How can you interact with reduced shardings? Unlike unreduced, you can directly device_put some data as reduced (since reduced is the same as replicated), or jax.reshard a tensor to a reduced placement. A transition from invariant/replicated to reduced is a no-op in forwards but triggers an all-reduce in backwards; similarly, you can pcast reduced to varying, which is a no-op for both forwards and backwards (invariant to varying forces an all-reduce immediately, since invariant’s cotangent is invariant, but reduced can delay the all-reduce since its cotangent type is unreduced). Separately, inside of a shard_map, lax.all_gather can be instructed to directly go to reduced (which will result in a reduce-scatter in backwards.)

How does reduced propagate? The propagation rule is simple: reduced is a statement about a set of mesh axes (not array dims), so we simply pass through the set of reduced axes whenever we do an operation. If an operation is N-ary, it’s required that all inputs are reduced on the same mesh axes. Unlike replicate, inputs cannot be replicated or sharded on reduced mesh axis, and JAX will force you to add conversions to make it typecheck. (It’s actually not clear to me that there isn’t a good default choice for implicit conversions here, but it’s certainly a lot safer to not allow it to start!)

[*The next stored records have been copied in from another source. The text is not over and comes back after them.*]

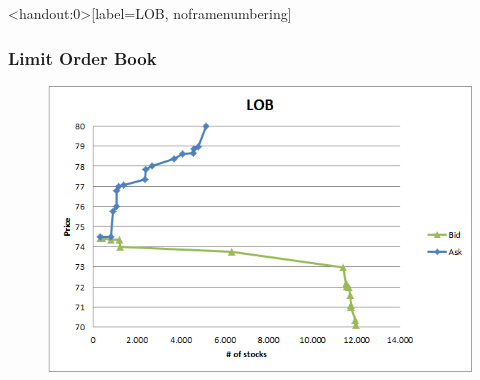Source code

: \documentclass[english,10pt]{beamer}
\theoremstyle{definition}
\begin{document}
\begin{frame}<handout:0>[label=LOB, noframenumbering]
\frametitle{Limit Order Book}
\begin{figure}
\includegraphics[width=.7\paperwidth]{pics/Graph_LOB}
\end{figure}





\hyperlink{main3}{}
\end{frame}
\end{document}
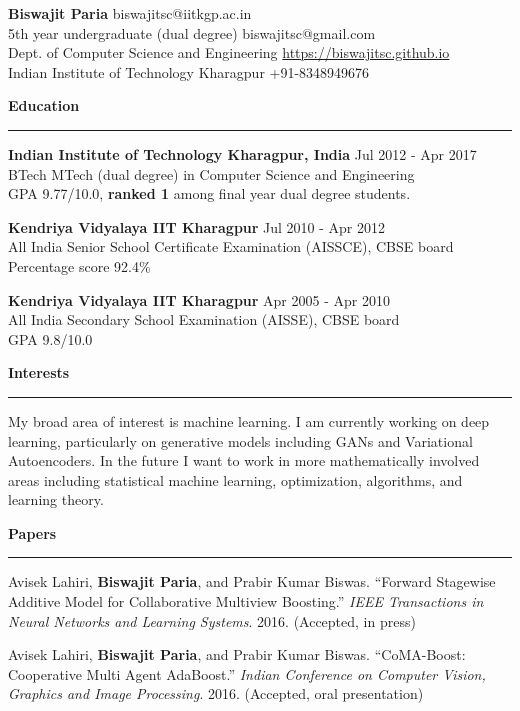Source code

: \documentclass[10pt]{article}
\newcommand{\heading}[1]{
 {\large \textbf{#1}}
  \vspace{0.4em}
  \hrule
  \vspace{0.4em}
}
\newcommand{\EntryGap}{\vspace{0.4	cm}}
\newcommand{\SmallEntryGap}{\vspace{0.2cm}}
\begin{document}

{\Large \textbf{Biswajit Paria}} \hfill biswajitsc@iitkgp.ac.in\\
5th year undergraduate (dual degree) \hfill biswajitsc@gmail.com\\
Dept. of Computer Science and Engineering \hfill \url{https://biswajitsc.github.io}\\
Indian Institute of Technology Kharagpur \hfill  +91-8348949676  
\EntryGap



\heading{Education}

\textbf{Indian Institute of Technology Kharagpur, India} \hfill Jul 2012 - Apr 2017\\
BTech MTech (dual degree) in Computer Science and Engineering\\
GPA 9.77/10.0, \textbf{ranked 1} among final year dual degree students.

\SmallEntryGap
\textbf{Kendriya Vidyalaya IIT Kharagpur} \hfill Jul 2010 - Apr 2012\\
All India Senior School Certificate Examination (AISSCE), CBSE board\\
Percentage score 92.4\%

\SmallEntryGap
\textbf{Kendriya Vidyalaya IIT Kharagpur} \hfill Apr 2005 - Apr 2010\\
All India Secondary School Examination (AISSE), CBSE board\\
GPA 9.8/10.0

\EntryGap
\heading{Interests}

My broad area of interest is machine learning. I am currently working on deep learning,
particularly on generative models including GANs and Variational Autoencoders.
In the future I want to work in more mathematically involved areas including statistical
machine learning, optimization, algorithms, and learning theory.


\EntryGap

\heading{Papers}
  
  Avisek Lahiri, \textbf{Biswajit Paria}, and Prabir Kumar Biswas. 
  ``Forward Stagewise Additive Model for Collaborative Multiview Boosting.''
  \emph{IEEE Transactions in Neural Networks and Learning Systems}. 2016.
  (Accepted, in press)
  
  \SmallEntryGap
  Avisek Lahiri, \textbf{Biswajit Paria}, and Prabir Kumar Biswas.
  ``CoMA-Boost: Cooperative Multi Agent AdaBoost.''
  \emph{Indian Conference on Computer Vision, Graphics and Image Processing}. 2016.
  (Accepted, oral presentation)
  
\end{document}

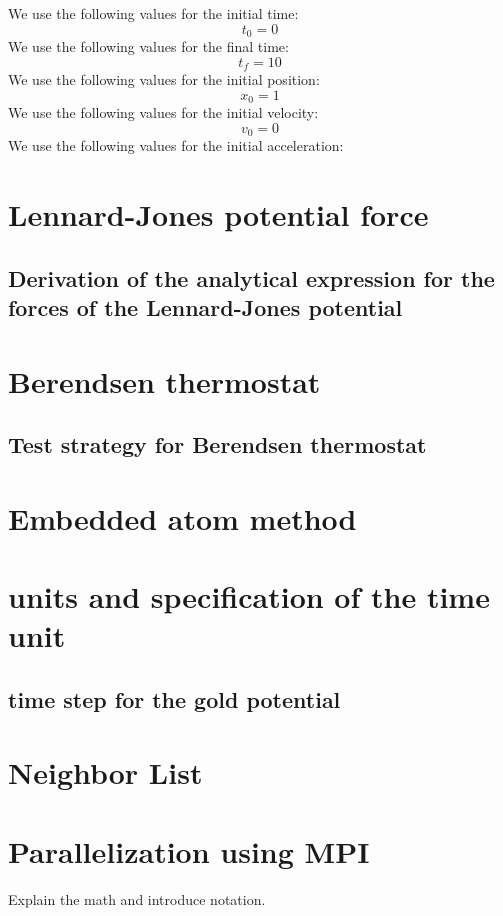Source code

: We use the following values for the initial time:
\begin{equation}
    t_0 = 0
\end{equation}
We use the following values for the final time:
\begin{equation}
    t_f = 10
\end{equation}
We use the following values for the initial position:
\begin{equation}
    x_0 = 1
\end{equation}
We use the following values for the initial velocity:
\begin{equation}
    v_0 = 0
\end{equation}
We use the following values for the initial acceleration:

\section{Lennard-Jones potential force}
\subsection{Derivation of the analytical expression for the forces of the Lennard-Jones potential}

\section{Berendsen thermostat}
\subsection{Test strategy for Berendsen thermostat}

\section{Embedded atom method}
\section{units and specification of the time unit}
\subsection{time step for the gold potential}


\section{Neighbor List}

\section{Parallelization using MPI}

Explain the math and introduce notation.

  1. Here is an example of mixed Manual and Explicit mode:

    import jax
    import jax.numpy as jnp
    
    jax.config.update('jax_num_cpu_devices', 4)
    
    jax.set_mesh(jax.make_mesh((2, 2), ('i', 'j')))
    
    x = jax.device_put(jnp.ones((4, 4)), jax.P("i", "j"))
    
    @jax.shard_map(out_specs=jax.P("i", None), axis_names={"i"})
    def f(x_local):
        print(jax.typeof(x_local))
        print(jax.typeof(x_local).sharding)
        return x_local
    
    out = f(x)
    print(jax.typeof(out))
    

    prints:

    float32[2,4@j]{V:i}
    NamedSharding(mesh=AbstractMesh('i': 2, 'j': 2, axis_types=(Manual, Explicit), device_kind=cpu, num_cores=None), spec=PartitionSpec(None, 'j'))
    float32[4@i,4@j]
    
     ↩︎